*ESTRATTO SCELTO:*
:::

Nuova forza all’Astigiano con i linguaggi digitali

Ha colto nel segno Feeling Asti, la campagna di marketing voluta dalla Regione Piemonte, coordinata da Visit Piemonte e realizzata in collaborazione con l’Ente Turismo Langhe Monferrato Roero: gli arrivi turistici nell’Astigiano sono aumentati nei primi tre mesi del 2023 del 10,8% rispetto ai dati pre-pandemia del 2019 e i pernottamenti sono saliti del 3,4%. Ma non solo: anche le ricerche della destinazione su Internet nel periodo gennaio-marzo sono più che raddoppiate nel confronto con il 2022.

L’iniziativa, che ha coinvolto redattori di blog su viaggi e cibo in una narrazione territoriale, è parte del progetto Oro Monferrato, partito un anno fa per dare evidenza turistica alle attrattive culturali, storiche, paesaggistiche ed enogastronomiche dell’Astigiano, tartufo in primis.

:::

*DATI FORNITI:*
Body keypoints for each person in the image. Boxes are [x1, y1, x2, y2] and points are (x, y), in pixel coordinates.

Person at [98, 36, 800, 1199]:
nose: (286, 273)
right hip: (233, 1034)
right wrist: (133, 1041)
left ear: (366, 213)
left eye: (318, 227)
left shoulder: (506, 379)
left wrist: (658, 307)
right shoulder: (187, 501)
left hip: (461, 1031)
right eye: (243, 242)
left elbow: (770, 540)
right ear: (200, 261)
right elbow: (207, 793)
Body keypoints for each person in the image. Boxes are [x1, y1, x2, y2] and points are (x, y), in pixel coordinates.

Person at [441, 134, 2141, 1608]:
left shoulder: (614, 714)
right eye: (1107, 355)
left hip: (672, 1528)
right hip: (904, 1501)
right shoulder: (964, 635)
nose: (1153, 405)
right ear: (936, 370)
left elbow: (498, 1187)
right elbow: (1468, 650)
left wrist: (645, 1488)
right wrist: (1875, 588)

:::

*ESERCIZI DA SVOLGERE:*
**A)** Riscrivi la parte dell'estratto sull'Astigiano compresa tra "Nuova forza all’Astigiano" e "con il 2022.", estremi inclusi, sostituendo "campagna di marketing" con "campagna promozionale".
**B)** Trasforma in un elenco puntato il paragrafo dell'estratto sull'Astigiano che comincia con "Ha colto nel segno Feeling Asti", mantenendone i fatti principali.
**C)** Per favore, prosegui l'estratto sull'Astigiano a partire dal punto in cui si interrompe.
I dati forniti non servono per svolgere gli esercizi.

*RISPOSTE ATTESE:*
**A)**
Nuova forza all’Astigiano con i linguaggi digitali

Ha colto nel segno Feeling Asti, la campagna promozionale voluta dalla Regione Piemonte, coordinata da Visit Piemonte e realizzata in collaborazione con l’Ente Turismo Langhe Monferrato Roero: gli arrivi turistici nell’Astigiano sono aumentati nei primi tre mesi del 2023 del 10,8% rispetto ai dati pre-pandemia del 2019 e i pernottamenti sono saliti del 3,4%. Ma non solo: anche le ricerche della destinazione su Internet nel periodo gennaio-marzo sono più che raddoppiate nel confronto con il 2022.

**B)**
- Feeling Asti è una campagna di marketing voluta dalla Regione Piemonte. È coordinata da Visit Piemonte e realizzata con l'Ente Turismo Langhe Monferrato Roero.
- Nei primi tre mesi del 2023 gli arrivi turistici nell'Astigiano sono cresciuti del 10,8% rispetto al 2019.
- Nello stesso periodo i pernottamenti sono saliti del 3,4%.
- Le ricerche della destinazione su Internet tra gennaio e marzo sono più che raddoppiate rispetto al 2022.

**C)**
“L’incremento degli arrivi in bassa stagione dimostra che siamo sulla via giusta per aumentare i flussi turistici nel Monferrato Astigiano – ha commentato il vicepresidente della Regione Fabio Carosso nel corso della presentazione dei risultati, svoltasi nella Sala Trasparenza del palazzo regionale di Torino – Ora si tratta di continuare con altre iniziative mirate a far conoscere un territorio che ha potenzialità notevoli e che merita di essere valorizzato e conosciuto in Italia e nel resto del mondo. Storia, cultura, tradizioni, paesaggi ed enogastronomia sono i punti di forza che ci rendono davvero unici in un contesto che è di forte attrattiva come meta turistica, ma anche come territorio scelto per vivere soprattutto dagli stranieri” .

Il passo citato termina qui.